Mr. WILLIAMS. I do not understand the Senator to have answered the question which I propounded. He says that it was impossible for Florida during the rebellion while it had a confederate State government to hold an election. It was not physically impossible. Florida could have elected Senators and Representatives under that confederate State government; and the question is, would those Senators and Representatives, if elected, have been entitled at that time to admission into Congress? I should like to have the Senator make, if he pleases, a categorical answer to that question.

Mr. DOOLITTLE. I have given the Senator the answer to the question. It was in Florida precisely as it would be in Oregon if there was an insurrection there. If there was an insurrection raging in Florida you could not hold an election. If there was an insurrection raging in the State of Maine, or if part of the State of Maine was captured, as it once was by British forces, you could not hold an election there. But I do not wish to go into a dialogue or a long discussion.
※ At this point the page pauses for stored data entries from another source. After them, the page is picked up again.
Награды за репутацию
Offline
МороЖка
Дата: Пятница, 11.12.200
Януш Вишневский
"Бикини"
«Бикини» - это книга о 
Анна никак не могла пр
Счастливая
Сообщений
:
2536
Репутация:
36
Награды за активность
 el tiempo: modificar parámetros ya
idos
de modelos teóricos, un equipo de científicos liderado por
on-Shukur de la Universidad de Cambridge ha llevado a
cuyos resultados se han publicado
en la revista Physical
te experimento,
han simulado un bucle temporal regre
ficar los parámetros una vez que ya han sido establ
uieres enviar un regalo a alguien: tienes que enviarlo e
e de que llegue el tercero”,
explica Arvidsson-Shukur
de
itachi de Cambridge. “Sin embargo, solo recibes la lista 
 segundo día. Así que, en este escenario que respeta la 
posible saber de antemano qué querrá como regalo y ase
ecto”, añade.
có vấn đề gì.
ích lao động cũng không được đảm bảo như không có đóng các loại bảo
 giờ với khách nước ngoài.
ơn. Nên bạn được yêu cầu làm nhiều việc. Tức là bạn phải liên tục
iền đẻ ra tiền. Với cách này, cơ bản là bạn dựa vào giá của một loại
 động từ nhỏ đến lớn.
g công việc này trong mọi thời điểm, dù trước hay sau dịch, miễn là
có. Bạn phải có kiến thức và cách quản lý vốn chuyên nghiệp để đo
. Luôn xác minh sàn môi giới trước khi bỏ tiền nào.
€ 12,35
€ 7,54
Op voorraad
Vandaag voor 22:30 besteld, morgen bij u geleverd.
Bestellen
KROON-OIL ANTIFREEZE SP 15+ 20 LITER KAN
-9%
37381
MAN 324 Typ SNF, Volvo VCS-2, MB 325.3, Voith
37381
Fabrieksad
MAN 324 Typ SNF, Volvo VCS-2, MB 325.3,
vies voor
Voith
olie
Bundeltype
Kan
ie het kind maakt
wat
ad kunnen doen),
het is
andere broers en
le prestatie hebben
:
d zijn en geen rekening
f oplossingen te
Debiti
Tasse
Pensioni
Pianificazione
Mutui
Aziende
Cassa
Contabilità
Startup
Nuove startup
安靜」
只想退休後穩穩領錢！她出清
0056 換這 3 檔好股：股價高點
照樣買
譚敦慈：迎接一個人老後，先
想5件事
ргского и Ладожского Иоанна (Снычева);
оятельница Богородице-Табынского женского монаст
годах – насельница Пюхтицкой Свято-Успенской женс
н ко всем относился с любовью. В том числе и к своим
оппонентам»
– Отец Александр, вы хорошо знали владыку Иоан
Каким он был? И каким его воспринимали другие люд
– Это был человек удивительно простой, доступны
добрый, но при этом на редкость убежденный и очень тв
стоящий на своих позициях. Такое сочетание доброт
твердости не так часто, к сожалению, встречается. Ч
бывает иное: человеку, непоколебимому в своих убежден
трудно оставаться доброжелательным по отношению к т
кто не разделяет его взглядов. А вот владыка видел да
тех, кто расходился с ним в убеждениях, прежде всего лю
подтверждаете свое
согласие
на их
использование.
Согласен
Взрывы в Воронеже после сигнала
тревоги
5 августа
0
Mr. HOWE. Will my colleague allow me to ask him a question?

Mr. DOOLITTLE. I have no objection to a question.

Mr. HOWE. The question is, if in fact Florida did not have a Legislature which met annually during the years of the war, which met and passed laws.

Mr. DOOLITTLE. Florida organized a war with the confederate States against the Government of the United States, but in 1866 the war was over. Senators do not come to the point I make at all. There was no war in 1866. Peace had been proclaimed, and Congress by law had recognized the fact that peace was proclaimed. There was no insurrection and no interruption of the law.

Mr. HOWE. I asked permission to put a question to my colleague, and he allowed me to do it. Now I wish he would answer it. The question is, Did not Florida have a Legisla ture which met annually to pass laws through every year of the war?

Mr. DOOLITTLE. I suppose those adhering to the confederacy elected a Legislature.